§ **Source material**:
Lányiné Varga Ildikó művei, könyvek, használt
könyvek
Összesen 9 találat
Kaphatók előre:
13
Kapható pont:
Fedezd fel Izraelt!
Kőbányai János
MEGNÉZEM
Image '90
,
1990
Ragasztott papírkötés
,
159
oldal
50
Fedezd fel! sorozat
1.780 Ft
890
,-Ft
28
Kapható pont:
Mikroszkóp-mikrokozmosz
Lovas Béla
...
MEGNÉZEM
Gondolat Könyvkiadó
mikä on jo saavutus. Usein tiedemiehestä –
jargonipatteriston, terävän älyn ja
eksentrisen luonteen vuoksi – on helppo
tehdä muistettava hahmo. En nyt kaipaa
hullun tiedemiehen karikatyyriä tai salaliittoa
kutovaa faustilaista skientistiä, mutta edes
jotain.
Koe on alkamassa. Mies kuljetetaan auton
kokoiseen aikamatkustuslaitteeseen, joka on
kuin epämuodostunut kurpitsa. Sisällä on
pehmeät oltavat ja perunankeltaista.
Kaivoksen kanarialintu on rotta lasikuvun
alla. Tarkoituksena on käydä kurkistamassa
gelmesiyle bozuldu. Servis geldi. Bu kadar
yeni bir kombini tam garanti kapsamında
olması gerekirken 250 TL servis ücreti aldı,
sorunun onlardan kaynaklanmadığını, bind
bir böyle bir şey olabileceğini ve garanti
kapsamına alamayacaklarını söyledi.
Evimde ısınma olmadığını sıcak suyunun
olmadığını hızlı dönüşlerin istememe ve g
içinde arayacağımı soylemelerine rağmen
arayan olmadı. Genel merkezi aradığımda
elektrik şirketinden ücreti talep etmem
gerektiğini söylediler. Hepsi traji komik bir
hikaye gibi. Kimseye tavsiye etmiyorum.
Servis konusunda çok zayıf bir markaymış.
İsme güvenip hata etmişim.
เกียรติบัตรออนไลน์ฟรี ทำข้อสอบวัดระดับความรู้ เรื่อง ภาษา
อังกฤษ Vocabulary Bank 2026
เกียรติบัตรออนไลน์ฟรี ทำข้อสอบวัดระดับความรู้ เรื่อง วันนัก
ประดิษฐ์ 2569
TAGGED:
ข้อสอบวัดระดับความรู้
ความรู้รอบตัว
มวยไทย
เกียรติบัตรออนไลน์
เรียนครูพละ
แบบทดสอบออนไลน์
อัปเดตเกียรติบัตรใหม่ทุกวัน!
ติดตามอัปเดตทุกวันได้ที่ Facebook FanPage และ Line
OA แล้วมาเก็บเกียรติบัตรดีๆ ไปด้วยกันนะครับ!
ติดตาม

§ **What you should do**: Please output all the lines above exactly as given.

§ **Answer area**:
Lányiné Varga Ildikó művei, könyvek, használt
könyvek
Összesen 9 találat
Kaphatók előre:
13
Kapható pont:
Fedezd fel Izraelt!
Kőbányai János
MEGNÉZEM
Image '90
,
1990
Ragasztott papírkötés
,
159
oldal
50
Fedezd fel! sorozat
1.780 Ft
890
,-Ft
28
Kapható pont:
Mikroszkóp-mikrokozmosz
Lovas Béla
...
MEGNÉZEM
Gondolat Könyvkiadó
mikä on jo saavutus. Usein tiedemiehestä –
jargonipatteriston, terävän älyn ja
eksentrisen luonteen vuoksi – on helppo
tehdä muistettava hahmo. En nyt kaipaa
hullun tiedemiehen karikatyyriä tai salaliittoa
kutovaa faustilaista skientistiä, mutta edes
jotain.
Koe on alkamassa. Mies kuljetetaan auton
kokoiseen aikamatkustuslaitteeseen, joka on
kuin epämuodostunut kurpitsa. Sisällä on
pehmeät oltavat ja perunankeltaista.
Kaivoksen kanarialintu on rotta lasikuvun
alla. Tarkoituksena on käydä kurkistamassa
gelmesiyle bozuldu. Servis geldi. Bu kadar
yeni bir kombini tam garanti kapsamında
olması gerekirken 250 TL servis ücreti aldı,
sorunun onlardan kaynaklanmadığını, bind
bir böyle bir şey olabileceğini ve garanti
kapsamına alamayacaklarını söyledi.
Evimde ısınma olmadığını sıcak suyunun
olmadığını hızlı dönüşlerin istememe ve g
içinde arayacağımı soylemelerine rağmen
arayan olmadı. Genel merkezi aradığımda
elektrik şirketinden ücreti talep etmem
gerektiğini söylediler. Hepsi traji komik bir
hikaye gibi. Kimseye tavsiye etmiyorum.
Servis konusunda çok zayıf bir markaymış.
İsme güvenip hata etmişim.
เกียรติบัตรออนไลน์ฟรี ทำข้อสอบวัดระดับความรู้ เรื่อง ภาษา
อังกฤษ Vocabulary Bank 2026
เกียรติบัตรออนไลน์ฟรี ทำข้อสอบวัดระดับความรู้ เรื่อง วันนัก
ประดิษฐ์ 2569
TAGGED:
ข้อสอบวัดระดับความรู้
ความรู้รอบตัว
มวยไทย
เกียรติบัตรออนไลน์
เรียนครูพละ
แบบทดสอบออนไลน์
อัปเดตเกียรติบัตรใหม่ทุกวัน!
ติดตามอัปเดตทุกวันได้ที่ Facebook FanPage และ Line
OA แล้วมาเก็บเกียรติบัตรดีๆ ไปด้วยกันนะครับ!
ติดตาม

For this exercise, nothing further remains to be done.